Deserts cover a third of the world's land surface but they are very different in character. This episode starts in one of the most extreme, the Gobi Desert of Mongolia which lies in the rain shadow of the Himalayas. This is far from the common idea of desert, searing hot in summer and a freezing, dry landscape lightly dusted with snow in winter, it contains the last groups of wild bactrian camels which cruise the frigid slopes in search of food and mates.

From far above, we see the strange effects of the desert winds in the Sahara as the sand scours rocks into unearthly shapes. Old limestone seabeds are carved into isolated white blocks teetering on thin pedestals as huge sandstorms lasting for days chew away at them and blast the single-humped camels and other creatures that survive out there. In the Namib of southern Africa, monster sand dunes have been formed by the winds and elsewhere mountains are reduced to pyramids and spires before being erased completely.

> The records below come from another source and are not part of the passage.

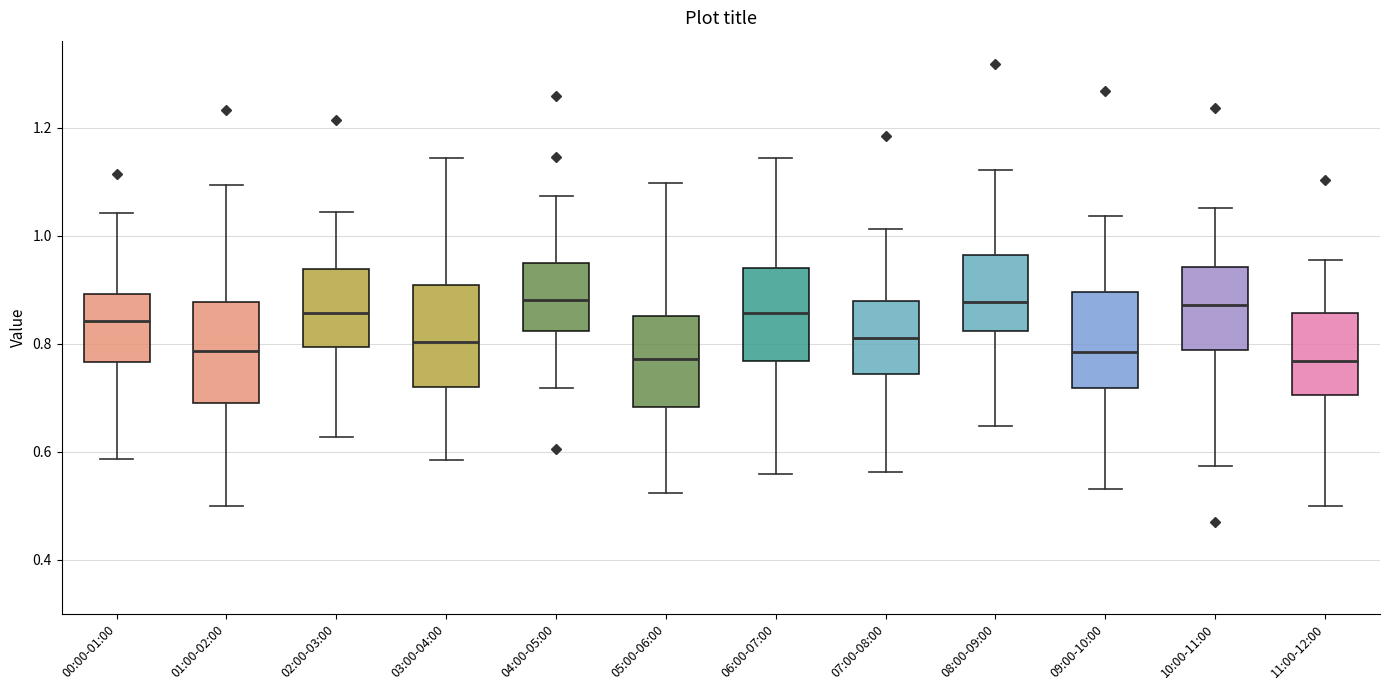

Reading left to right, transcribe this box plot: for each box, give where its median line is, the range the box spans, and where its two whiskers end, as read against the y-axis. The values are not printed on the chart, so give them approximately, as read against the axis.

00:00-01:00: median 0.84, box 0.76 to 0.90, whiskers 0.58 to 1.04
01:00-02:00: median 0.78, box 0.68 to 0.88, whiskers 0.50 to 1.10
02:00-03:00: median 0.86, box 0.80 to 0.94, whiskers 0.62 to 1.04
03:00-04:00: median 0.80, box 0.72 to 0.90, whiskers 0.58 to 1.14
04:00-05:00: median 0.88, box 0.82 to 0.94, whiskers 0.72 to 1.08
05:00-06:00: median 0.78, box 0.68 to 0.86, whiskers 0.52 to 1.10
06:00-07:00: median 0.86, box 0.76 to 0.94, whiskers 0.56 to 1.14
07:00-08:00: median 0.80, box 0.74 to 0.88, whiskers 0.56 to 1.02
08:00-09:00: median 0.88, box 0.82 to 0.96, whiskers 0.64 to 1.12
09:00-10:00: median 0.78, box 0.72 to 0.90, whiskers 0.54 to 1.04
10:00-11:00: median 0.88, box 0.78 to 0.94, whiskers 0.58 to 1.06
11:00-12:00: median 0.76, box 0.70 to 0.86, whiskers 0.50 to 0.96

Animals that live in hot and arid environments must adapt. Kangaroos seek shelter in the heat of the day but also must lick themselves to cool down or risk heat death. African fennec foxes come out of their burrows only at night as do many of their nocturnal prey species.

The driest desert is the Atacama region of Chile. No rain falls for up to fifty years but the coastal edge can support life, dependant on fog and dew from the ocean for water. So, unlike further inland, cactii may grow and guanacos graze. In the Sonora Desert of Arizona, the huge saguaro cactus acts as a reservoir for the infrequent rains and we see their pleated stems swell in time-lapse photography as they take up huge quantities of water from an infrequent shower. These cactii are flowering plants but their flowers open only at night as they are pollinated not by insects but by migrating bats that can make the journey using the nectar as fuel.

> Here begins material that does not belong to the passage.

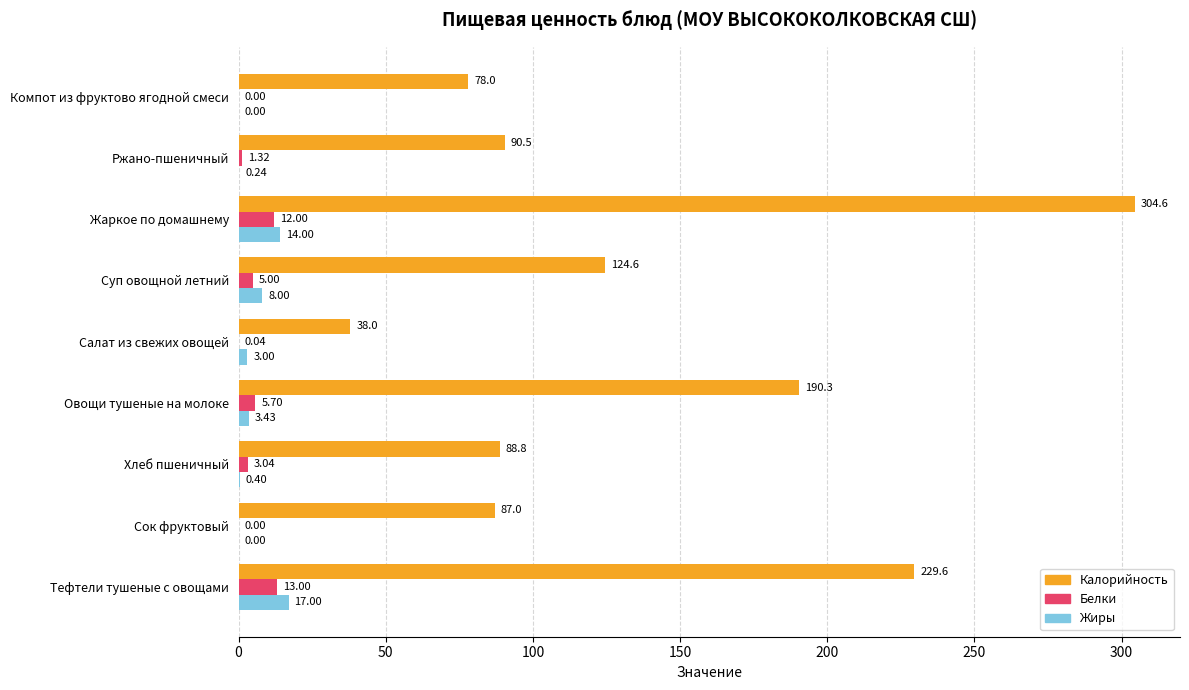

Count the number of categories in the chart.

9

Nubian ibex, a wild goat with massive horns, fight for the right to breed in awesome head butting contests, the losers condemned to life on the margin as the group wander in search of boughs. Rainbow coloured flat lizards make their home by a watercourse to take advantage of the clouds of black flies that they catch with acrobatic leaps into the air. Elephants trek along dry watercourses in the Namib, digging up grass roots as they are more nutritious than the dry surface stems while small groups of lions survive by hunting the oryx when they come off the dunes to feed.

But it does rain in the desert sometimes. Flash floods fill the dry watercourses and the water soaking into the ground provides enough for flushes of green growth. Arid areas of Death Valley suddenly burst into bloom as short lived plants grow, flower and die in a few weeks – the seeds of these 'ephemerals' may have been waiting for up to a century for rain before they could germinate.

Nature responds to this spurt of growth with the most voracious eating machine on earth, the plague locust. We join the swarm as the hoppers feed up quickly, get their wings and take to the skies. Gliding downwind in a swarm up to forty kilometres wide and consuming every edible green morsel in their inexorable journey.